Weber County telephonic town hall

From left to right, Weber County Commissioners Jim Harvey, Gage Froerer and Scott Jenkins at the Weber Center in Ogden take part in a telephonic town hall on Jan. 29, 2020. They took questions via from the public via telephone and answered them. Nearly 2,000 people listened in, for at least part of it.

OGDEN — A telephonic town hall held last week by Weber County commissioners drew nearly 2,000 listeners.

It was a first for Weber County officials and a first for county-level government officials across the state, leaders say. They are thinking of doing it again, using it as a means to connect with the public.

“Speaking directly with voters while they are in the comfort of their own home was a huge hit,” Commissioner Jim Harvey said in a statement. “In the past, our public open houses have only averaged a handful of people in attendance. Having almost 2,000 people on this call is a huge win in helping us communicate with and report directly to our constituents.”
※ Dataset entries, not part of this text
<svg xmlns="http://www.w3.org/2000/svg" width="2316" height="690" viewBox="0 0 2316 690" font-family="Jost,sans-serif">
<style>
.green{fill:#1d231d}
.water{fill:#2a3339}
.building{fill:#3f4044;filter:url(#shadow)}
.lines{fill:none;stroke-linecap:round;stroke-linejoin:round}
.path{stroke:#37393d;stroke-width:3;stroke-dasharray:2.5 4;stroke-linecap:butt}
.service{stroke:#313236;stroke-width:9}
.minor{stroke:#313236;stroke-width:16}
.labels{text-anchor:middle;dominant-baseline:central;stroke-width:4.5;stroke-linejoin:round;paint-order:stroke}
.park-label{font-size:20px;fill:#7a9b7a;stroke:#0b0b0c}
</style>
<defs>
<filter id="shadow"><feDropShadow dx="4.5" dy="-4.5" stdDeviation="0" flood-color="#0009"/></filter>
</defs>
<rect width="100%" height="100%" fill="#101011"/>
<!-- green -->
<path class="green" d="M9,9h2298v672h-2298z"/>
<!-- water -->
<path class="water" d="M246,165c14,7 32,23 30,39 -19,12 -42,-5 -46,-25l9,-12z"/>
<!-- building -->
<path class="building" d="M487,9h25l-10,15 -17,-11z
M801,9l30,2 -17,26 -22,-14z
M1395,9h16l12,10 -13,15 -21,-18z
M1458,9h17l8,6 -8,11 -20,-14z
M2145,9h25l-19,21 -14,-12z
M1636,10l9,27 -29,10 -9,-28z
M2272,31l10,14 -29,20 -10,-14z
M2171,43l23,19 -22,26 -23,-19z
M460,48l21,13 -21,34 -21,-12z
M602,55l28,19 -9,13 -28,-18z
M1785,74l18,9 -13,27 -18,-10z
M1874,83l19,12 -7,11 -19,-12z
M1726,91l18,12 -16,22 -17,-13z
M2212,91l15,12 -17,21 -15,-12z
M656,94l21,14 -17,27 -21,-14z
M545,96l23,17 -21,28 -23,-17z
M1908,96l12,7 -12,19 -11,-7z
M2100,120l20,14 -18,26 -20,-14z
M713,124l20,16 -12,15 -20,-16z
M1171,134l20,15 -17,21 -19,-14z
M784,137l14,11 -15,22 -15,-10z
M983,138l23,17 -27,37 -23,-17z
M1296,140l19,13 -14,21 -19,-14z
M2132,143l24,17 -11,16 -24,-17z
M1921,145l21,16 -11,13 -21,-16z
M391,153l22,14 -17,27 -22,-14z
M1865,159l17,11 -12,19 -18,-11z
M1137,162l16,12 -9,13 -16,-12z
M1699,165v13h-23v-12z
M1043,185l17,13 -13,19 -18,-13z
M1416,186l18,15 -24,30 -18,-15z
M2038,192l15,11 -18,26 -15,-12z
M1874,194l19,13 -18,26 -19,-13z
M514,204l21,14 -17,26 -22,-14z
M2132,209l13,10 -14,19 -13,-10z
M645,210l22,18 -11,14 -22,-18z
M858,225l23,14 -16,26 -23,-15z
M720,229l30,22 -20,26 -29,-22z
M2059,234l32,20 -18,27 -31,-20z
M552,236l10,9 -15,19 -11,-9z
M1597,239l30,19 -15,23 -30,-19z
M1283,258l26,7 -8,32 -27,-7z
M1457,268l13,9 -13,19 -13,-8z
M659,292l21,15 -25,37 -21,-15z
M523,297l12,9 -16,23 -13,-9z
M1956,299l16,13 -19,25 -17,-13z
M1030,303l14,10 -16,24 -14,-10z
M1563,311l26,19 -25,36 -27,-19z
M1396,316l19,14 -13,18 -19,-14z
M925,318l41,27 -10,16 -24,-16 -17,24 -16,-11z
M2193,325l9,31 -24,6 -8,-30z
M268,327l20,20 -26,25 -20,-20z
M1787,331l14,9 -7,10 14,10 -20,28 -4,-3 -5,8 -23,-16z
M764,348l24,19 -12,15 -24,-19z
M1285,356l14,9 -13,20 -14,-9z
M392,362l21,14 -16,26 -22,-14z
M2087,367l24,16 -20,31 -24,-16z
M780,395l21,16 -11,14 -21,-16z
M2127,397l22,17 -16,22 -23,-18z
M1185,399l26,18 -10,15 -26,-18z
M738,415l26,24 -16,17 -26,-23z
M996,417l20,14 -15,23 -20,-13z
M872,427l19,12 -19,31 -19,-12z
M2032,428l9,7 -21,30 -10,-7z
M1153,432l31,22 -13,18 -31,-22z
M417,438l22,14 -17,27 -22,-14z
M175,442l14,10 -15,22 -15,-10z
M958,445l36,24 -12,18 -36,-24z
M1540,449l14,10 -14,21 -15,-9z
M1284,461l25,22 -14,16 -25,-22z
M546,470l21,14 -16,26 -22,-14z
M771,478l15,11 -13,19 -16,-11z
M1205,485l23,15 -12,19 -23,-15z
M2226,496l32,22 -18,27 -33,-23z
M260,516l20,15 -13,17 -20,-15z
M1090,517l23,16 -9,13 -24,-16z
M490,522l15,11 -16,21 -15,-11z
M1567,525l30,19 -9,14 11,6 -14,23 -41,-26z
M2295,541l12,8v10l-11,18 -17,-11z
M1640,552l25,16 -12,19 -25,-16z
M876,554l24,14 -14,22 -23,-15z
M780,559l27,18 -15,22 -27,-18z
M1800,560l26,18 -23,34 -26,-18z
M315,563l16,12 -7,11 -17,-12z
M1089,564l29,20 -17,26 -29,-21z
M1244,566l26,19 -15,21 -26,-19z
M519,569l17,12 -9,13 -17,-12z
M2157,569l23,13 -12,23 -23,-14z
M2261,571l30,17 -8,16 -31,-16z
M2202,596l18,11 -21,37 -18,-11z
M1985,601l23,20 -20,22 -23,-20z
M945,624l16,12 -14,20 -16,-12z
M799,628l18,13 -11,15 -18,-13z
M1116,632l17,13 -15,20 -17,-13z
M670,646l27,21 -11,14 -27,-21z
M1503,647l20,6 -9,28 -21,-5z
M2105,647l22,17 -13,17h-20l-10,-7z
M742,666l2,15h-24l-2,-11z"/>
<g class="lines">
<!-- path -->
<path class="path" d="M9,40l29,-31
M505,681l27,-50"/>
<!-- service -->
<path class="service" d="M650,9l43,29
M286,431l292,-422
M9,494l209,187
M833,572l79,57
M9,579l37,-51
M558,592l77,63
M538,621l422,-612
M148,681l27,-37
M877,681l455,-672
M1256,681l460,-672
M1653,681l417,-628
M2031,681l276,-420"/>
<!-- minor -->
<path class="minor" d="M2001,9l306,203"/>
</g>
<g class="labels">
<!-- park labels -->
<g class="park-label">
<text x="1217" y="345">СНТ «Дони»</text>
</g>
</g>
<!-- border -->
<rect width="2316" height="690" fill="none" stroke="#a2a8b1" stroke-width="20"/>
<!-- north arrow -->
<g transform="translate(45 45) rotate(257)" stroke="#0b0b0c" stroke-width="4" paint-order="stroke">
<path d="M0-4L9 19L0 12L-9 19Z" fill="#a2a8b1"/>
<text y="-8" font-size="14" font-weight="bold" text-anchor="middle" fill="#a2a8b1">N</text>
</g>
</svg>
The county contracted with a vendor, Telephone Town Hall, that supplied the needed equipment and constituent contact information to reach out to Weber County residents via phone. Those taking part could listen in via phone and offer questions to commissioners as the officials answered the queries.

The actual number of listeners over the course of the town hall totaled 1,918, with an average listen time of nine minutes. The three commissioners, Harvey, Gage Froerer and Scott Jenkins, took the calls from a room at the Weber Center, the seat of county government in Ogden, and took turns answering them.

The topics ran the gamut, from economic development to population growth to three-commissioner style of government. In all, the commissioners took 24 questions and conducted four polls over about an hour. The county paid Telephone Town Hall $6,810 and because the county now has the equipment it needs, repeat telephonic town halls will be cheaper.